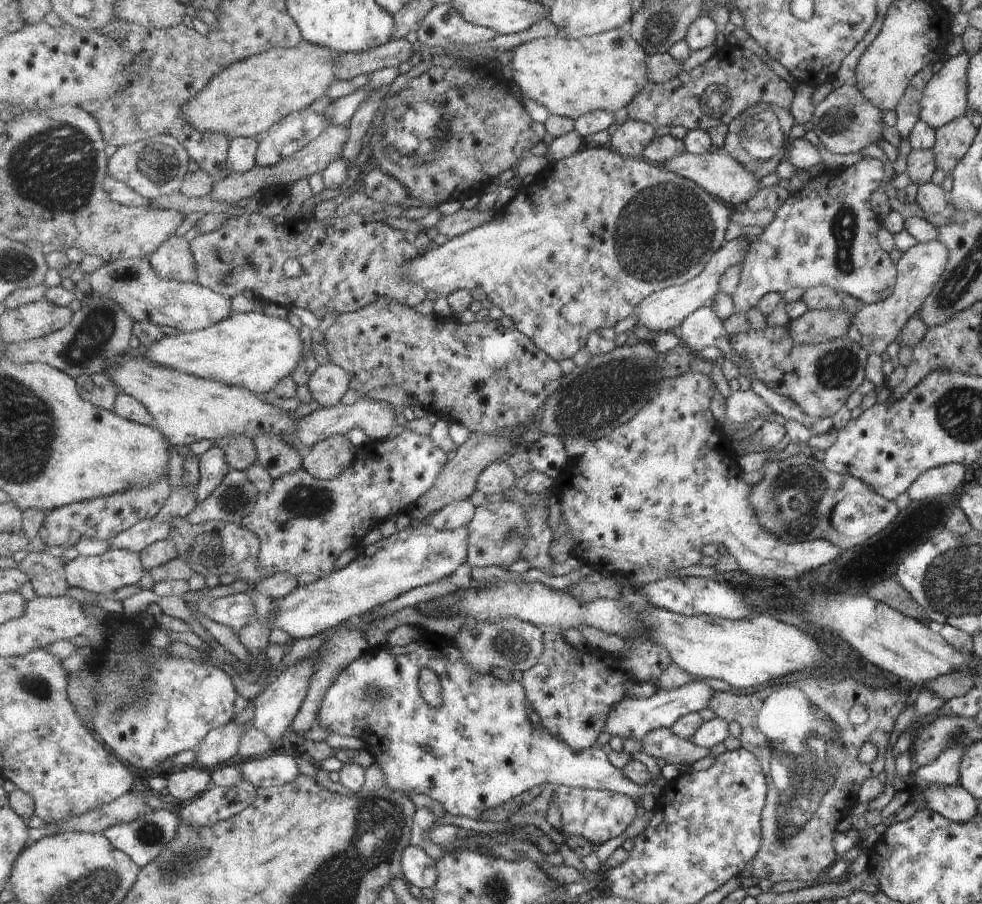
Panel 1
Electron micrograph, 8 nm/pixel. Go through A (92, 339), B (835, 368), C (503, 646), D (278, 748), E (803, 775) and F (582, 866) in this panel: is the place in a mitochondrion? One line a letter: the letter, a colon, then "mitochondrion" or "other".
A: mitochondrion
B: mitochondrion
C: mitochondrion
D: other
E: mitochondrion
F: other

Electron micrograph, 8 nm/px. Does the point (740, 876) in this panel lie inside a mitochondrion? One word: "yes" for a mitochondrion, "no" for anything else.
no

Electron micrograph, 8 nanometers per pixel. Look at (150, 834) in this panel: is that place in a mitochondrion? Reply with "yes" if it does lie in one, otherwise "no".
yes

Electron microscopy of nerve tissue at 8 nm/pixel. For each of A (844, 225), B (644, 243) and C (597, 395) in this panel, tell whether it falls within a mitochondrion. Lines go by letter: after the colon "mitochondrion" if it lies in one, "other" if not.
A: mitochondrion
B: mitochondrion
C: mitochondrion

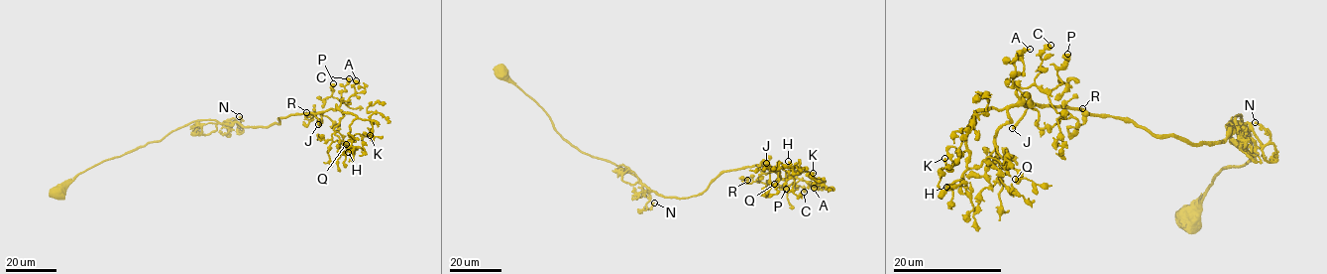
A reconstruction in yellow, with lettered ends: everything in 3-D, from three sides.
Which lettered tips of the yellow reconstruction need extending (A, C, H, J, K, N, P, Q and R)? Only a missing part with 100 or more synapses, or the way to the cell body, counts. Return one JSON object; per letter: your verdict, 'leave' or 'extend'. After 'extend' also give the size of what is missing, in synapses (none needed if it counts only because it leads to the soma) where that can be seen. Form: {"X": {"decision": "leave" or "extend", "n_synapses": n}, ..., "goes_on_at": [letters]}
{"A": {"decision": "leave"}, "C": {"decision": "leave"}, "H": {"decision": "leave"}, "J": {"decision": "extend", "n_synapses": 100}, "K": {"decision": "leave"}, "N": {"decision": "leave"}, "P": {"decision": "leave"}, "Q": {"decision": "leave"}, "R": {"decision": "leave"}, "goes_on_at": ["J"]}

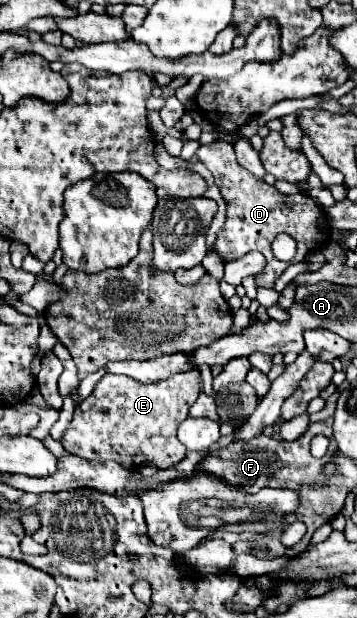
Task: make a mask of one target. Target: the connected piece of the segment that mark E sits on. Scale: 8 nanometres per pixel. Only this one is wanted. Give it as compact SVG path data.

**PROBLEM DESCRIPTION:** Pictures are to be left out; all else in the entries above is to be quoted exactly.

**RESPONSE TO THIS EXERCISE:**
Panel 1
Electron micrograph, 8 nm/pixel. Go through A (92, 339), B (835, 368), C (503, 646), D (278, 748), E (803, 775) and F (582, 866) in this panel: is the place in a mitochondrion? One line a letter: the letter, a colon, then "mitochondrion" or "other".
A: mitochondrion
B: mitochondrion
C: mitochondrion
D: other
E: mitochondrion
F: other

Electron micrograph, 8 nm/px. Does the point (740, 876) in this panel lie inside a mitochondrion? One word: "yes" for a mitochondrion, "no" for anything else.
no

Electron micrograph, 8 nanometers per pixel. Look at (150, 834) in this panel: is that place in a mitochondrion? Reply with "yes" if it does lie in one, otherwise "no".
yes

Electron microscopy of nerve tissue at 8 nm/pixel. For each of A (844, 225), B (644, 243) and C (597, 395) in this panel, tell whether it falls within a mitochondrion. Lines go by letter: after the colon "mitochondrion" if it lies in one, "other" if not.
A: mitochondrion
B: mitochondrion
C: mitochondrion

A reconstruction in yellow, with lettered ends: everything in 3-D, from three sides.
Which lettered tips of the yellow reconstruction need extending (A, C, H, J, K, N, P, Q and R)? Only a missing part with 100 or more synapses, or the way to the cell body, counts. Return one JSON object; per letter: your verdict, 'leave' or 'extend'. After 'extend' also give the size of what is missing, in synapses (none needed if it counts only because it leads to the soma) where that can be seen. Form: {"X": {"decision": "leave" or "extend", "n_synapses": n}, ..., "goes_on_at": [letters]}
{"A": {"decision": "leave"}, "C": {"decision": "leave"}, "H": {"decision": "leave"}, "J": {"decision": "extend", "n_synapses": 100}, "K": {"decision": "leave"}, "N": {"decision": "leave"}, "P": {"decision": "leave"}, "Q": {"decision": "leave"}, "R": {"decision": "leave"}, "goes_on_at": ["J"]}

Task: make a mask of one target. Target: the connected piece of the segment that mark E sits on. Scale: 8 nanometres per pixel. Only this one is wanted. Give it as compact SVG path data.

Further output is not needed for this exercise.